Now two of the girls were asking the teacher, “What was the name of that movie? How do you spell it? Why can’t we see that movie in class?” One of these was the girl who is aware of things, but the other was a girl who actually does pretty good work (some interesting writing), but never says a word in class, usually has her iPod in her ear and is always extremely well accessorized.

There was a moment at the end of this discussion when the teacher and the kids were all kind of looking at each other with different eyes. The teacher said to the kids, “do you know how tired I am of having all these stupid fights over dumb ass stuff. Let’s spend the last 10 weeks of school focusing on things that make a difference. I’ll bring in the movie Redacted, we’ll learn about the ’60s and the Black Panthers and stuff like that.” They all said yeah—and with some real conviction (at least for that day).

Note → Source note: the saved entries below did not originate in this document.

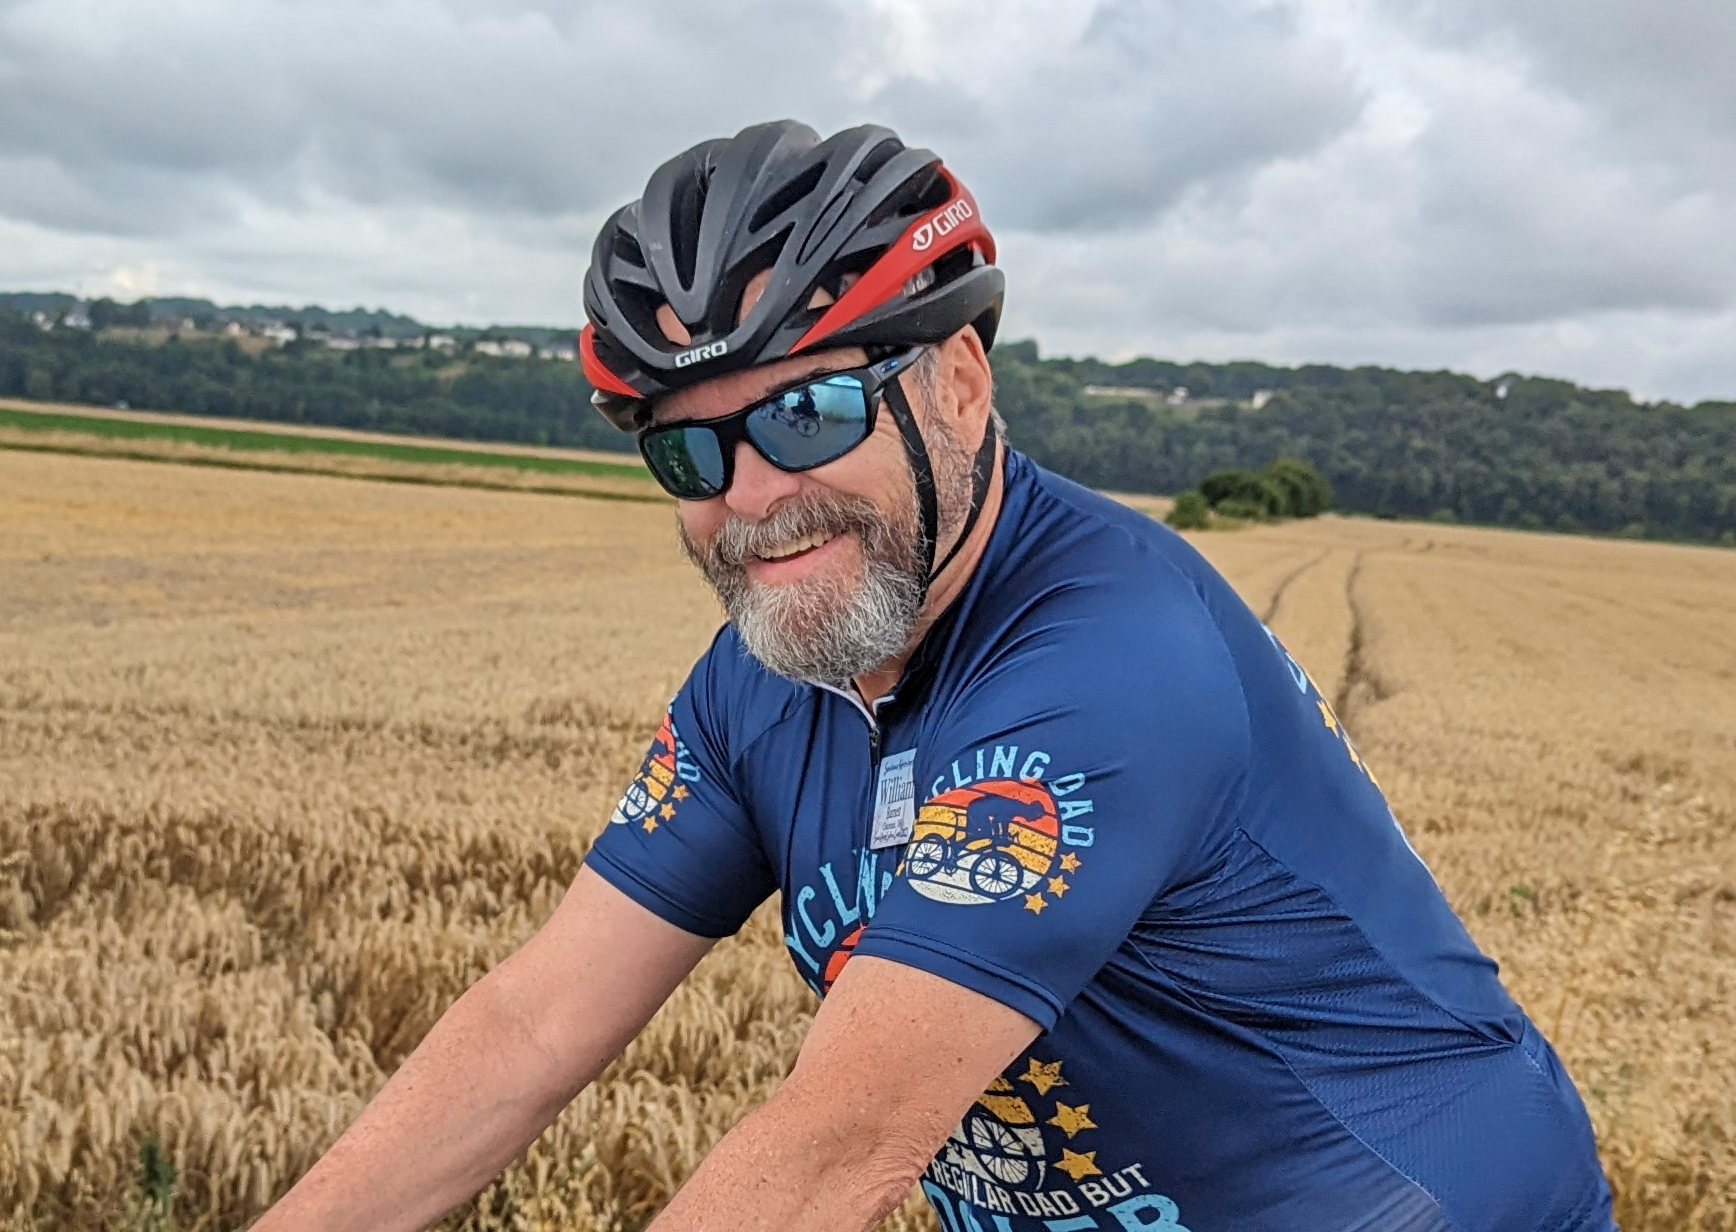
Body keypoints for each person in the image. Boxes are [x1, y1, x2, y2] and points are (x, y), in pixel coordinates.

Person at [256, 121, 1615, 1232]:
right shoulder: (765, 678)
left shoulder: (1104, 660)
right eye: (689, 452)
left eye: (807, 409)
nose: (754, 497)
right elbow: (533, 1024)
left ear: (958, 382)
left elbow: (834, 1151)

Before leaving, the teacher talked for a second with the gang banger kid. She asked the kid if he really identified with what the U.S. is doing with these wars all over the world. He said no, he wasn’t that kind of gang banger. But then he added “plus, we don’t have enough guns.” The teacher also took a moment to talk with the big immature kid and tell him that the reason that she has been so hard on him about growing up was because she did see the potential the kid has—if he will just deal with the world and not run away from it. The next day this kid was really cool in class.

A final thought of mine—none of this will last forever and nothing is permanently different. But I do think this episode does reveal in a small way that revolutionary work is never wasted. And that sharp political and ideological struggle can transform conditions—again understood within very real limits. And most importantly it shows that many of these kids do, deep in their hearts, really want something far better than the world they live in—including in their relationships with each other—something with more importance and dignity and justice than what this society has dumped on them.